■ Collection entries

--- START ---

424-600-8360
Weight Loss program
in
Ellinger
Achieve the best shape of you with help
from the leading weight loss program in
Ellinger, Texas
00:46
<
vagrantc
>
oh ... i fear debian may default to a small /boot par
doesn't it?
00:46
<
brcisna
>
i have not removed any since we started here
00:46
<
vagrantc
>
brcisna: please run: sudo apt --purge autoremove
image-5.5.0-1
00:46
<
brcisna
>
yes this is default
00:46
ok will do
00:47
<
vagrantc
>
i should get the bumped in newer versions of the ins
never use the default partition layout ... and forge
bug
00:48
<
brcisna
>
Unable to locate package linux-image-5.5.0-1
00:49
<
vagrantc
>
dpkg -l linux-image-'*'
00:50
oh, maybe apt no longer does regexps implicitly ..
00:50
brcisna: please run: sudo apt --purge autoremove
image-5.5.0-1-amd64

--- END ---

■ Exercise requirements
When a line in the records holds the string "program", copy that line.

■ Answer area
Weight Loss program
from the leading weight loss program in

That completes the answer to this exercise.